DATA SHOWN:
----

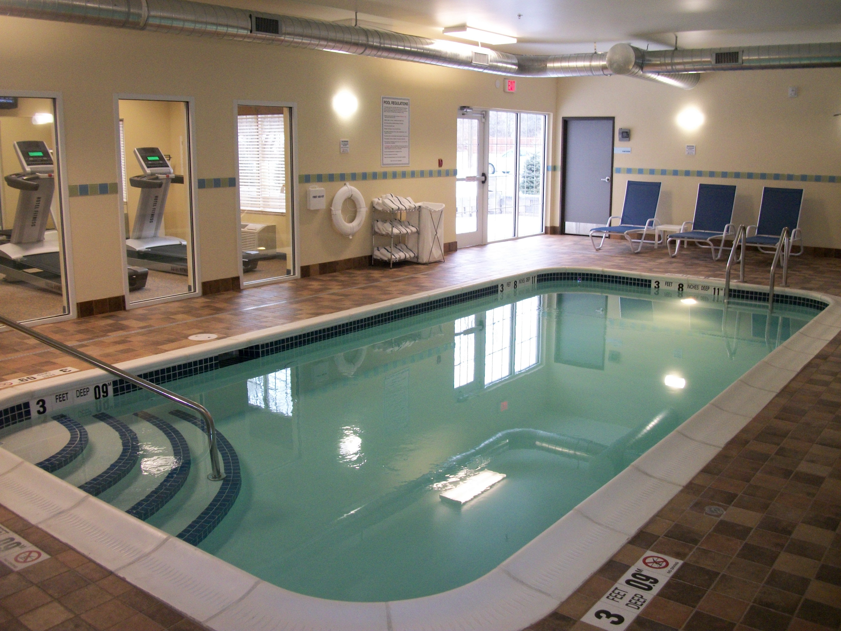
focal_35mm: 32
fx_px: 777
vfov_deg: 44.2
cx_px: 420
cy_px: 316
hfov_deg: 56.8
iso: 160
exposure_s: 1/40
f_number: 2.9
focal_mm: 5.7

----

YOUR OBJECTIVE:
With the pictures removed, set down every line of the listing above exactly.

TASK OUTPUT:
focal_35mm: 32
fx_px: 777
vfov_deg: 44.2
cx_px: 420
cy_px: 316
hfov_deg: 56.8
iso: 160
exposure_s: 1/40
f_number: 2.9
focal_mm: 5.7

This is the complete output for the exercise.